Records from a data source

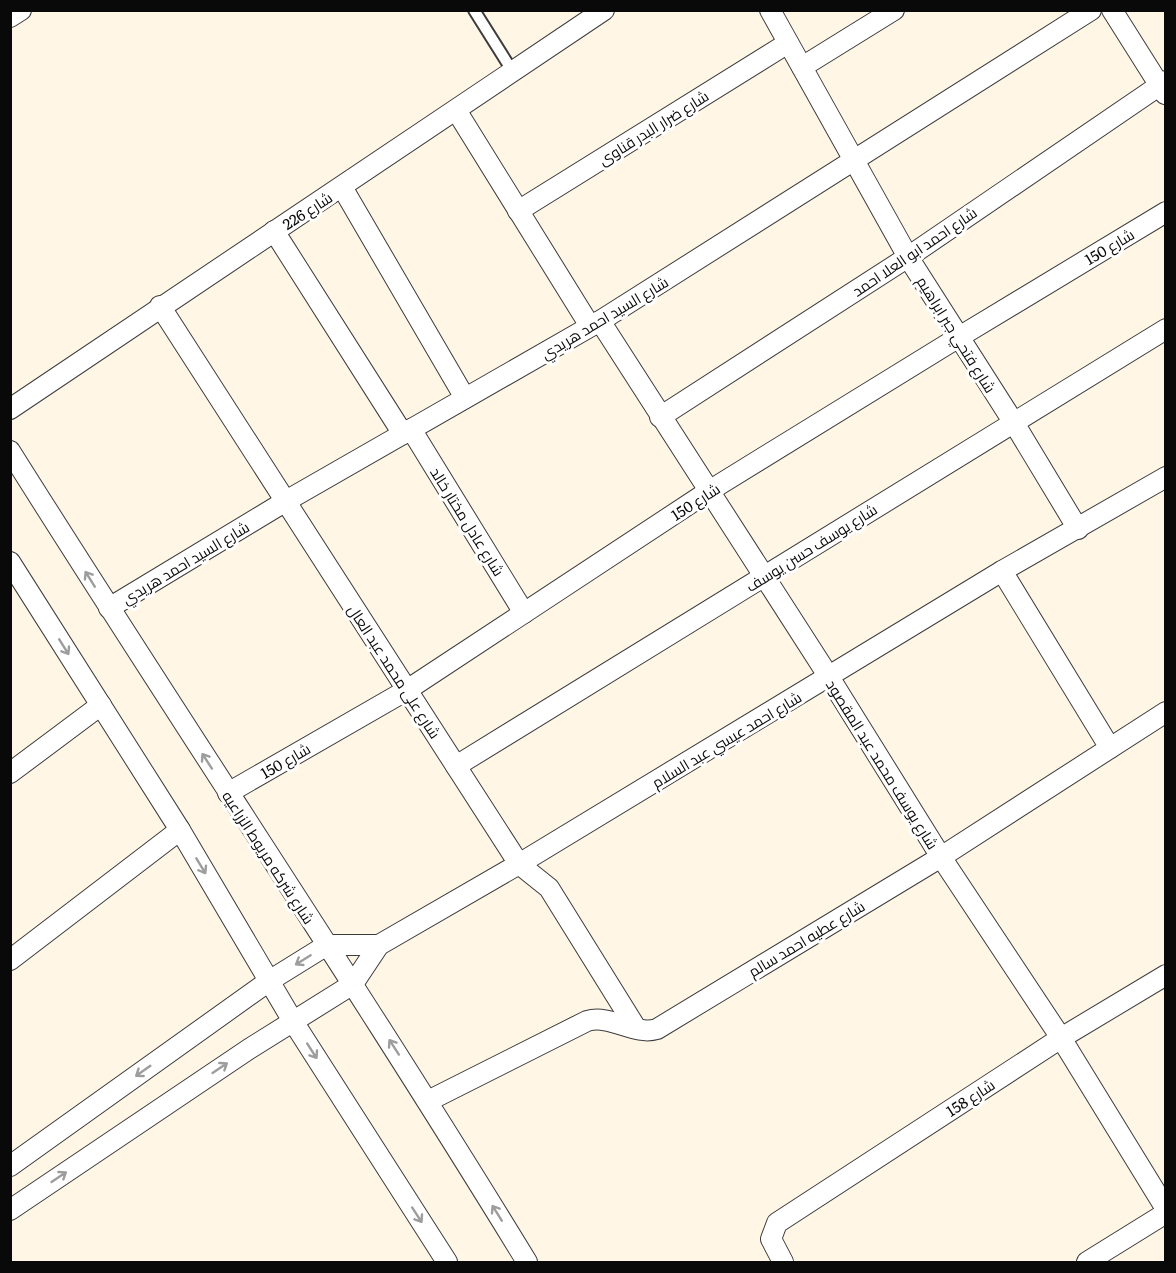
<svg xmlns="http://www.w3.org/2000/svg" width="1176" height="1273" viewBox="0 0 1176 1273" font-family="Literata,Cairo,serif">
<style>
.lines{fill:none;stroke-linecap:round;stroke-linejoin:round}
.lane-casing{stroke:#3c3c3c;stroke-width:14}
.street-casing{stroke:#3c3c3c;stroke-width:22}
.lane{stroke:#fff;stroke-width:10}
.street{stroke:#fff;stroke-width:20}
.oneway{stroke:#9d9d9d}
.labels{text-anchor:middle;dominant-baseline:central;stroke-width:6;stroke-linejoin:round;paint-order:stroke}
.street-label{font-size:15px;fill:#090909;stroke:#fff}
</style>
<rect width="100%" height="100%" fill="#fff6e6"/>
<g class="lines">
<defs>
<path id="lane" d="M 474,10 L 513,72"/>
<g id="street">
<path d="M 770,10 L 908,257 L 1014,423 L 1078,529"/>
<path d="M 1112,10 L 1165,94"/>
<path d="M 10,17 L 21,10"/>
<path d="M 802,67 L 894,10"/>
<path d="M 456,110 L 590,326"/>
<path d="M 342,187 L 465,398"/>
<path d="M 518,211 L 788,43"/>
<path d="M 274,231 L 403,434"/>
<path d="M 160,306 L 519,864 L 549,888 L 636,1028"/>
<path d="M 600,321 L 829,677 L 941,857 L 1061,1038 L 1166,1209"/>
<path d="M 10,409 L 604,10"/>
<path d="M 660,417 L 908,257 L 1166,81"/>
<path d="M 411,429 L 524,613"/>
<path d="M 10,451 C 181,723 360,989 527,1262"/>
<path d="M 10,562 L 180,830 L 294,1023 L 447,1262"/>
<path d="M 1002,571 L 1110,748"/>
<path d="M 109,608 L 286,501 L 600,321 L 1091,10"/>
<path d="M 456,766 L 1166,329"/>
<path d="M 10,773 L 101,705"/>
<path d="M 228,793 L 407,690 L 709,491 L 959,337 L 1166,212"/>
<path d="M 10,960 L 180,830"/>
<path d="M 428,1101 L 587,1021 C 611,1014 634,1036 657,1029 L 941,857 L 1166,712"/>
<path d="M 10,1166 L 269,981 L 327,945 L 379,945"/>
<path d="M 10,1210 L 249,1049 L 353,984 L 379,945 L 519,864 L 1002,571 L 1166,477"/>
<path d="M 783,1262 L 771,1239 L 777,1223 L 1061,1038 L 1166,975"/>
<path d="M 1087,1262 L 1166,1213"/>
</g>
</defs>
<use href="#lane" class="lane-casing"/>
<use href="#street" class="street-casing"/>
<use href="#lane" class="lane"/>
<use href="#street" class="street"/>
</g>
<defs><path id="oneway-shaft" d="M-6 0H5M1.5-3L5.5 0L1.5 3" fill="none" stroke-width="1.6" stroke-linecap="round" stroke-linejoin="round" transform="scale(1.5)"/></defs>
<g class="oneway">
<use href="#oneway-shaft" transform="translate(90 579) rotate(-122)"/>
<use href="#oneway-shaft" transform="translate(64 647) rotate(58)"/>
<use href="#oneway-shaft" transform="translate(207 761) rotate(-123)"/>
<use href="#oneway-shaft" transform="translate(201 866) rotate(59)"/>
<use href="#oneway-shaft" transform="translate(303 960) rotate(148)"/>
<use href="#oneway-shaft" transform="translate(394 1047) rotate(-123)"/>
<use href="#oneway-shaft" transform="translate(312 1051) rotate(57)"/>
<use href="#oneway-shaft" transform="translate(220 1068) rotate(-34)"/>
<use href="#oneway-shaft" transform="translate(143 1071) rotate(145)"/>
<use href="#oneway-shaft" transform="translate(59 1177) rotate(-34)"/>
<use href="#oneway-shaft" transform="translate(497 1213) rotate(-122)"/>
<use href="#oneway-shaft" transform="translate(417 1215) rotate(57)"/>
</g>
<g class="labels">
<g class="street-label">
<text transform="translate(653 127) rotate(-32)">شارع ضرار البدر قناوى</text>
<text transform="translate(307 210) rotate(-33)">شارع 226</text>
<text transform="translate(1109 246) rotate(-31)">شارع 150</text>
<text transform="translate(914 251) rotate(-34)">شارع احمد ابو العلا احمد</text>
<text transform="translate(604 317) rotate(-31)">شارع السيد احمد هريدي</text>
<text transform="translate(957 334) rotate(58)">شارع فتحي جبر ابراهيم</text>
<text transform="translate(695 501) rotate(-33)">شارع 150</text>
<text transform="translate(468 521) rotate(58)">شارع عادل مختار خالد</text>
<text transform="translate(811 547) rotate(-32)">شارع يوسف حسن يوسف</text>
<text transform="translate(185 562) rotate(-31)">شارع السيد احمد هريدي</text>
<text transform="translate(395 671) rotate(57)">شارع على محمد عبد العال</text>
<text transform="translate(726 739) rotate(-31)">شارع احمد عيسي عبد السلام</text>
<text transform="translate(285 760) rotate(-30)">شارع 150</text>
<text transform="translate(883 764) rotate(58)">شارع يوسف محمد عبد المقصود</text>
<text transform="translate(269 857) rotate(57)">شارع شركه مريوط الزراعيه</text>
<text transform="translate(806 938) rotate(-31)">شارع عطيه احمد سالم</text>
<text transform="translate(970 1097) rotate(-33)">شارع 158</text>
</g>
</g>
<rect width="1176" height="1273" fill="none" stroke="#090909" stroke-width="24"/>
</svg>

== INSTRUCTIONS FOR THE TASK ==
A precise copy of each record, with the images removed, should be output.

== OUTPUT FOR THIS EXERCISE ==
<svg xmlns="http://www.w3.org/2000/svg" width="1176" height="1273" viewBox="0 0 1176 1273" font-family="Literata,Cairo,serif">
<style>
.lines{fill:none;stroke-linecap:round;stroke-linejoin:round}
.lane-casing{stroke:#3c3c3c;stroke-width:14}
.street-casing{stroke:#3c3c3c;stroke-width:22}
.lane{stroke:#fff;stroke-width:10}
.street{stroke:#fff;stroke-width:20}
.oneway{stroke:#9d9d9d}
.labels{text-anchor:middle;dominant-baseline:central;stroke-width:6;stroke-linejoin:round;paint-order:stroke}
.street-label{font-size:15px;fill:#090909;stroke:#fff}
</style>
<rect width="100%" height="100%" fill="#fff6e6"/>
<g class="lines">
<defs>
<path id="lane" d="M 474,10 L 513,72"/>
<g id="street">
<path d="M 770,10 L 908,257 L 1014,423 L 1078,529"/>
<path d="M 1112,10 L 1165,94"/>
<path d="M 10,17 L 21,10"/>
<path d="M 802,67 L 894,10"/>
<path d="M 456,110 L 590,326"/>
<path d="M 342,187 L 465,398"/>
<path d="M 518,211 L 788,43"/>
<path d="M 274,231 L 403,434"/>
<path d="M 160,306 L 519,864 L 549,888 L 636,1028"/>
<path d="M 600,321 L 829,677 L 941,857 L 1061,1038 L 1166,1209"/>
<path d="M 10,409 L 604,10"/>
<path d="M 660,417 L 908,257 L 1166,81"/>
<path d="M 411,429 L 524,613"/>
<path d="M 10,451 C 181,723 360,989 527,1262"/>
<path d="M 10,562 L 180,830 L 294,1023 L 447,1262"/>
<path d="M 1002,571 L 1110,748"/>
<path d="M 109,608 L 286,501 L 600,321 L 1091,10"/>
<path d="M 456,766 L 1166,329"/>
<path d="M 10,773 L 101,705"/>
<path d="M 228,793 L 407,690 L 709,491 L 959,337 L 1166,212"/>
<path d="M 10,960 L 180,830"/>
<path d="M 428,1101 L 587,1021 C 611,1014 634,1036 657,1029 L 941,857 L 1166,712"/>
<path d="M 10,1166 L 269,981 L 327,945 L 379,945"/>
<path d="M 10,1210 L 249,1049 L 353,984 L 379,945 L 519,864 L 1002,571 L 1166,477"/>
<path d="M 783,1262 L 771,1239 L 777,1223 L 1061,1038 L 1166,975"/>
<path d="M 1087,1262 L 1166,1213"/>
</g>
</defs>
<use href="#lane" class="lane-casing"/>
<use href="#street" class="street-casing"/>
<use href="#lane" class="lane"/>
<use href="#street" class="street"/>
</g>
<defs><path id="oneway-shaft" d="M-6 0H5M1.5-3L5.5 0L1.5 3" fill="none" stroke-width="1.6" stroke-linecap="round" stroke-linejoin="round" transform="scale(1.5)"/></defs>
<g class="oneway">
<use href="#oneway-shaft" transform="translate(90 579) rotate(-122)"/>
<use href="#oneway-shaft" transform="translate(64 647) rotate(58)"/>
<use href="#oneway-shaft" transform="translate(207 761) rotate(-123)"/>
<use href="#oneway-shaft" transform="translate(201 866) rotate(59)"/>
<use href="#oneway-shaft" transform="translate(303 960) rotate(148)"/>
<use href="#oneway-shaft" transform="translate(394 1047) rotate(-123)"/>
<use href="#oneway-shaft" transform="translate(312 1051) rotate(57)"/>
<use href="#oneway-shaft" transform="translate(220 1068) rotate(-34)"/>
<use href="#oneway-shaft" transform="translate(143 1071) rotate(145)"/>
<use href="#oneway-shaft" transform="translate(59 1177) rotate(-34)"/>
<use href="#oneway-shaft" transform="translate(497 1213) rotate(-122)"/>
<use href="#oneway-shaft" transform="translate(417 1215) rotate(57)"/>
</g>
<g class="labels">
<g class="street-label">
<text transform="translate(653 127) rotate(-32)">شارع ضرار البدر قناوى</text>
<text transform="translate(307 210) rotate(-33)">شارع 226</text>
<text transform="translate(1109 246) rotate(-31)">شارع 150</text>
<text transform="translate(914 251) rotate(-34)">شارع احمد ابو العلا احمد</text>
<text transform="translate(604 317) rotate(-31)">شارع السيد احمد هريدي</text>
<text transform="translate(957 334) rotate(58)">شارع فتحي جبر ابراهيم</text>
<text transform="translate(695 501) rotate(-33)">شارع 150</text>
<text transform="translate(468 521) rotate(58)">شارع عادل مختار خالد</text>
<text transform="translate(811 547) rotate(-32)">شارع يوسف حسن يوسف</text>
<text transform="translate(185 562) rotate(-31)">شارع السيد احمد هريدي</text>
<text transform="translate(395 671) rotate(57)">شارع على محمد عبد العال</text>
<text transform="translate(726 739) rotate(-31)">شارع احمد عيسي عبد السلام</text>
<text transform="translate(285 760) rotate(-30)">شارع 150</text>
<text transform="translate(883 764) rotate(58)">شارع يوسف محمد عبد المقصود</text>
<text transform="translate(269 857) rotate(57)">شارع شركه مريوط الزراعيه</text>
<text transform="translate(806 938) rotate(-31)">شارع عطيه احمد سالم</text>
<text transform="translate(970 1097) rotate(-33)">شارع 158</text>
</g>
</g>
<rect width="1176" height="1273" fill="none" stroke="#090909" stroke-width="24"/>
</svg>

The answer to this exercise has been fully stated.